Washington DC's Office of the Chief Technology Officer has been quietly grappling with a problem hiding in plain sight: tens of thousands of duplicate image files clogging the city's digital records infrastructure, a mess that traces back more than a decade of piecemeal digitisation efforts across agencies that rarely spoke to each other. The redundancy has forced repeated manual reviews, slowed public records requests under the DC Freedom of Information Act, and consumed server capacity that city IT managers say could be better deployed elsewhere.
The timing matters. Mayor Muriel Bowser's administration is operating under tighter fiscal constraints than at any point in the past five years, partly because Trump administration restructuring and DOGE-linked federal workforce reductions have hollowed out spending in the metro economy. Contractors and consultants who once billed DC agencies for digitisation projects are facing reduced renewal pipelines. Against that backdrop, cleaning up a legacy data disaster is not a luxury—it is a budget necessity.
A Problem Built One Scan at a Time
The roots of the duplicate-image crisis run back to roughly 2011 and 2012, when individual DC agencies—from the Department of Consumer and Regulatory Affairs on K Street NW to the DC Public Library system's Washingtoniana Division on G Street NW—began independent scanning drives, often using different vendors, different file-naming conventions, and different metadata standards. Nobody mandated a single unified repository. The DC Archives, housed at 1300 Naylor Court NW in the Blagden Alley neighbourhood, received some of those files. Other batches went to agency-specific SharePoint servers. Still others ended up in early cloud storage arrangements that have since migrated two or three times.
Each migration created opportunities for duplication. A single photograph of, say, the 1968 riots along 14th Street NW might exist in four separate folders across three platforms, each with a slightly different file name and resolution. Multiply that by the sheer volume of historical records DC agencies hold—property deeds, permit photographs, court exhibits, planning commission images—and the scale of the problem becomes clear.

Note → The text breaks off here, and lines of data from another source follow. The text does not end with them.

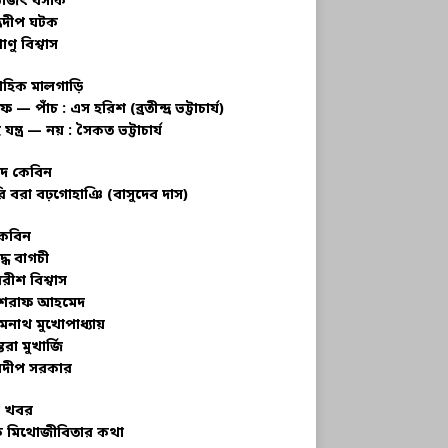
ভজিৎ বসাক
্রদীপ ঘটক
াণু বিশ্বাস
াহিক মালগাড়ি
ফ — পাঁচ : এস হরিশ (ব্রতীন্দ্র ভট্টাচার্য)
 যন্ত্র — নয় : সৈকত ভট্টাচার্য
াদ কেবিন
ি বরা বঢ়গোহাঞি (বাসুদেব দাস)
কেবিন
ুদ্ধ বাগচী
বরীশ বিশ্বাস
রাফ আহমেদ
মনাথ মুখোপাধ্যায়
তরা মুখার্জি
দীপ সরকার
 খবর
 মিথোজীবিতার কথা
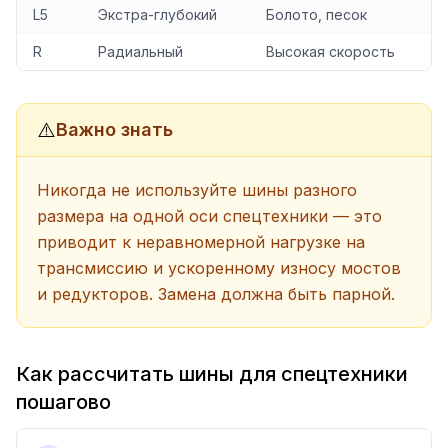
L5
Экстра-глубокий
Болото, песок
R
Радиальный
Высокая скорость
⚠️
Важно знать
Никогда не используйте шины разного
размера на одной оси спецтехники — это
приводит к неравномерной нагрузке на
трансмиссию и ускоренному износу мостов
и редукторов. Замена должна быть парной.
Как рассчитать шины для спецтехники
пошагово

The DC Public Library's Special Collections staff flagged the issue formally in internal communications as early as 2019, according to budget documents posted to the city's Open Data portal. A pilot deduplication project launched in fiscal year 2022 under a contract with a Maryland-based records management firm identified more than 340,000 duplicate image files within a sample set covering just three agencies. The full citywide figure has never been publicly audited.

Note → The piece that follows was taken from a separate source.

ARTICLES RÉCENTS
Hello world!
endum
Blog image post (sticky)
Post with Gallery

What the City Is Doing—and What Comes Next
The OCTO has in recent months been piloting automated deduplication software across select agency drives, prioritising the Department of Buildings—formerly DCRA—and the Office of Planning, both of which handle high-volumes of permit and land-use imagery that feeds directly into public-facing portals used by developers, lawyers, and residents in fast-changing neighbourhoods like Anacostia and NoMa. The goal, outlined in the city's fiscal year 2026 technology investment plan, is to reduce redundant storage costs by roughly 30 percent before the end of the calendar year.
For ordinary residents, the practical effect of the cleanup should be faster FOIA responses. DC law requires the city to respond to records requests within 15 business days, a deadline that agency staff have struggled to meet when image-retrieval systems return dozens of duplicate results requiring manual triage. Advocacy groups including the DC Open Government Coalition have documented response-time failures over multiple years, though the city disputes some of those characterisations.
The deduplication work is also setting a precedent for how the city handles future digitisation contracts. New procurement language circulated this spring through the Office of Contracting and Procurement requires vendors to submit a metadata standardisation plan before any imaging work begins—a requirement that did not exist before 2024. Whether that change holds through future budget cycles, particularly as federal grant dollars that have historically subsidised city technology upgrades grow scarcer, is the question that DC's tech and records communities are watching most closely heading into the fall appropriations season.